_INPUT MATERIAL:_
=== Section Start ===

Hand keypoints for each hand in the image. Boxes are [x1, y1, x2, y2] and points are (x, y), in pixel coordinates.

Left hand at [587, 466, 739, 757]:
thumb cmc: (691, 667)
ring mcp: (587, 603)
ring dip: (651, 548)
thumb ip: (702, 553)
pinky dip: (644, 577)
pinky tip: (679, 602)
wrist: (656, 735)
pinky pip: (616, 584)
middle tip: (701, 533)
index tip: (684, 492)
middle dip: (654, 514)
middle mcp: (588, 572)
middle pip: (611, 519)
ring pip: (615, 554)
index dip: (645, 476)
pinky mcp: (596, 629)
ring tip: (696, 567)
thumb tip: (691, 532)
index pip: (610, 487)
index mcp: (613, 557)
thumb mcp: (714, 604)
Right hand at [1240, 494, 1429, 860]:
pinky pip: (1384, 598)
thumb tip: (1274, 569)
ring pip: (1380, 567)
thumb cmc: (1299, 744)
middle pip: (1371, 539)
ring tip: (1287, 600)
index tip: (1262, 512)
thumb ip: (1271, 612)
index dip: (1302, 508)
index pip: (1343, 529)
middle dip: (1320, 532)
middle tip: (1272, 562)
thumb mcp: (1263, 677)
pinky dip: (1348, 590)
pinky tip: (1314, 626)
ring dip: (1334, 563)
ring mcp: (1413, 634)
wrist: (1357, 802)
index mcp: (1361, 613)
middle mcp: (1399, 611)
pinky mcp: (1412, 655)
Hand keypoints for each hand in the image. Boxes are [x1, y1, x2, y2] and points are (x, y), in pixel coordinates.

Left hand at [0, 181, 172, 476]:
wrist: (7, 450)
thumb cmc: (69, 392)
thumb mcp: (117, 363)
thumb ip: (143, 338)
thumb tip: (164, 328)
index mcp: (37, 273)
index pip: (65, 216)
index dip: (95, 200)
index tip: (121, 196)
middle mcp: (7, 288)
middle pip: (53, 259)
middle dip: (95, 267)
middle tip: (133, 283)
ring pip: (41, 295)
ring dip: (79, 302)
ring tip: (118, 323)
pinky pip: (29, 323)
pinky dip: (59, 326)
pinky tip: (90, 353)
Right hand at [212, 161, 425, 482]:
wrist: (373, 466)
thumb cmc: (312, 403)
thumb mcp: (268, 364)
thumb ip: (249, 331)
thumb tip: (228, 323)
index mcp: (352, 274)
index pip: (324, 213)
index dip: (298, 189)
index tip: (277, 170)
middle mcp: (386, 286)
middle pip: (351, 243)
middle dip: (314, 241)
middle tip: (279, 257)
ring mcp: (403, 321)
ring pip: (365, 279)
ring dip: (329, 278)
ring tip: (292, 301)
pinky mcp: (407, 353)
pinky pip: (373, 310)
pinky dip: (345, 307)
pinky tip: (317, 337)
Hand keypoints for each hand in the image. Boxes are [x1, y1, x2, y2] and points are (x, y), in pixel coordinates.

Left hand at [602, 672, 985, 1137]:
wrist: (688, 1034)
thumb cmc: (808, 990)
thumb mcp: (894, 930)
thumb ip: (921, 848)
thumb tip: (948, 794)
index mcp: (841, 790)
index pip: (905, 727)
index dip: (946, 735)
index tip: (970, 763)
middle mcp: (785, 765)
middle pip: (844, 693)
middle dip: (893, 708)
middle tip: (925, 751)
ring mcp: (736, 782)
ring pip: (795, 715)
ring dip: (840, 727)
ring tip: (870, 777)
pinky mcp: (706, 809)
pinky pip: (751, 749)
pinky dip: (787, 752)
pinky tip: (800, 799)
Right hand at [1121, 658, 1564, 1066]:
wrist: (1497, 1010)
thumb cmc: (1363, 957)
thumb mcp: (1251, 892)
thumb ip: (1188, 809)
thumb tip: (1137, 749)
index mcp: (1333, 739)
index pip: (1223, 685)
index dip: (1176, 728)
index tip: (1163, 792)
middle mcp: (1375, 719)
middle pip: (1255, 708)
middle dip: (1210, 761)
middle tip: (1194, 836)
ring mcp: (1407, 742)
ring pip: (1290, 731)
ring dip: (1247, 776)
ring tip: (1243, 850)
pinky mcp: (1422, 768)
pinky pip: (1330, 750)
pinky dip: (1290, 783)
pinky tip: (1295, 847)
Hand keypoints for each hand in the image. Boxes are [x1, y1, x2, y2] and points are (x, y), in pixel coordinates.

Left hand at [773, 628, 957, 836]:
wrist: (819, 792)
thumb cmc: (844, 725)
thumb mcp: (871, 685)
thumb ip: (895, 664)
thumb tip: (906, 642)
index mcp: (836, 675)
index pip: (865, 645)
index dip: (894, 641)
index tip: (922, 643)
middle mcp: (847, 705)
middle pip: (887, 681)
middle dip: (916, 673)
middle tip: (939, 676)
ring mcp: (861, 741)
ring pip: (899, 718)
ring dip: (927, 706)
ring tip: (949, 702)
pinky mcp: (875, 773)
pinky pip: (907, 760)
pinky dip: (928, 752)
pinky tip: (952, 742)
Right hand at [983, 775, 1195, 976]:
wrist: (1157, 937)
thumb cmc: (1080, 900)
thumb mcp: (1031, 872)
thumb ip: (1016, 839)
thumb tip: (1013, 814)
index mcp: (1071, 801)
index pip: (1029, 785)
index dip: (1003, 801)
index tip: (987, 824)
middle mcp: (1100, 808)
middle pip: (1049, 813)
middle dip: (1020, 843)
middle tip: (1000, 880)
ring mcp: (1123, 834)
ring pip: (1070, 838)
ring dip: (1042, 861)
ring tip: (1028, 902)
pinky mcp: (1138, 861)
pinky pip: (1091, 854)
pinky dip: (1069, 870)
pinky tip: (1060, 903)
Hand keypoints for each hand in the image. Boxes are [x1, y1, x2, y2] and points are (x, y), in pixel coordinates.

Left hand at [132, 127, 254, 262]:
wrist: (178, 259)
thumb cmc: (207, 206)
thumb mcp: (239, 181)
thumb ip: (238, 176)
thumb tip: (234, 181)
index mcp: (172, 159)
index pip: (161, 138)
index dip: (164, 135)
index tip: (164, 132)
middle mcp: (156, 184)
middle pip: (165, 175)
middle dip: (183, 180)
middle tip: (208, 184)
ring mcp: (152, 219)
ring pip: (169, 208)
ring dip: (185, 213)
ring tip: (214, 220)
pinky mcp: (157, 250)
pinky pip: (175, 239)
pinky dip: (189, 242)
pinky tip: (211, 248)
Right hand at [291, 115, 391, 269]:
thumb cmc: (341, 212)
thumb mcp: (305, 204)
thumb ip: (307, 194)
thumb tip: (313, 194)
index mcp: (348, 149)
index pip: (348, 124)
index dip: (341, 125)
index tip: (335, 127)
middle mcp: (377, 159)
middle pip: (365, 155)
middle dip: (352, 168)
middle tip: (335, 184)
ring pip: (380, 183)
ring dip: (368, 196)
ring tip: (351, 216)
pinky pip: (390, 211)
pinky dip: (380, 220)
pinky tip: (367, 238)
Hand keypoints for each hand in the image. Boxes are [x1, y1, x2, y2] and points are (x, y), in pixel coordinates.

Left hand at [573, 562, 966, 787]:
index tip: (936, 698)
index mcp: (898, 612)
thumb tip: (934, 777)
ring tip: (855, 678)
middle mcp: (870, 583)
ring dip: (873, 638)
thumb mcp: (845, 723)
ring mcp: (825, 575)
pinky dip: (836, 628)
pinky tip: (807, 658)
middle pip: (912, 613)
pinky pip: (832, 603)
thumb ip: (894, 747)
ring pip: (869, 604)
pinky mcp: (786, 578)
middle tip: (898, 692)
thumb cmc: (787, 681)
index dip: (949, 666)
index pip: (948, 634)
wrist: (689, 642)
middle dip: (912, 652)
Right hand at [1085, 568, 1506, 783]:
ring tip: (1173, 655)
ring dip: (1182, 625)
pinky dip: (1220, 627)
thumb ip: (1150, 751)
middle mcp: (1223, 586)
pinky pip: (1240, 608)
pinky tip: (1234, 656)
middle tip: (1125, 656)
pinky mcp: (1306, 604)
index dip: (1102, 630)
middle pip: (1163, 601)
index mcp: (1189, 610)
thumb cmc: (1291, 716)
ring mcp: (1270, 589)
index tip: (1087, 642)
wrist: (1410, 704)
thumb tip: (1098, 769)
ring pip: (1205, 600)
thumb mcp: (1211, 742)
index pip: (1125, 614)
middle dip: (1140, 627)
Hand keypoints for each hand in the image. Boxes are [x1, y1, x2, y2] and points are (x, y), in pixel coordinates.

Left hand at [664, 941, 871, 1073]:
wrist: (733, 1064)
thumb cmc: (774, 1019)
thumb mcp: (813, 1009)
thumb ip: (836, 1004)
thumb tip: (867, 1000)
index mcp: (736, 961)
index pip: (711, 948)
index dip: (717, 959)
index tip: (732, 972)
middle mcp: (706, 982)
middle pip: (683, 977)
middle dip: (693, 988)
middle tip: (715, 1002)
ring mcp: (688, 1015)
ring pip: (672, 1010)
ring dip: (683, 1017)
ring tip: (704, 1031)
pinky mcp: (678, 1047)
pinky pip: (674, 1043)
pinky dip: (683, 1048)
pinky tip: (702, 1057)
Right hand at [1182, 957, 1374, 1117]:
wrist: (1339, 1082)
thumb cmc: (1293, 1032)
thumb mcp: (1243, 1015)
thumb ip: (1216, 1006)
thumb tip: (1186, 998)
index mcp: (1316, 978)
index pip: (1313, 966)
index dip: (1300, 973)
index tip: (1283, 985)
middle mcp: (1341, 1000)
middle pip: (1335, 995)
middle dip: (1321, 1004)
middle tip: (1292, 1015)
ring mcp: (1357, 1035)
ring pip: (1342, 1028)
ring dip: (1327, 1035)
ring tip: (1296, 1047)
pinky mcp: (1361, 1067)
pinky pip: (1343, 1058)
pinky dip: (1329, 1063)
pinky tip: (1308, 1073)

=== Section End ===

_INSTRUCTIONS TO FOLLOW:_ Output the lines above between the one holding "pinky tip: (800, 799)" and the one holding "pinky tip: (1295, 847)", inclusive, with nothing before or after them.

_RESPONSE TO THIS TASK:_
pinky tip: (800, 799)
Right hand at [1121, 658, 1564, 1066]:
wrist: (1497, 1010)
thumb cmc: (1363, 957)
thumb mcp: (1251, 892)
thumb ip: (1188, 809)
thumb tip: (1137, 749)
index mcp: (1333, 739)
index pip: (1223, 685)
index dip: (1176, 728)
index tip: (1163, 792)
middle mcp: (1375, 719)
middle pip: (1255, 708)
middle dip: (1210, 761)
middle tip: (1194, 836)
ring mcp: (1407, 742)
ring pip: (1290, 731)
ring dip: (1247, 776)
ring tip: (1243, 850)
pinky mcp: (1422, 768)
pinky pip: (1330, 750)
pinky dip: (1290, 783)
pinky tip: (1295, 847)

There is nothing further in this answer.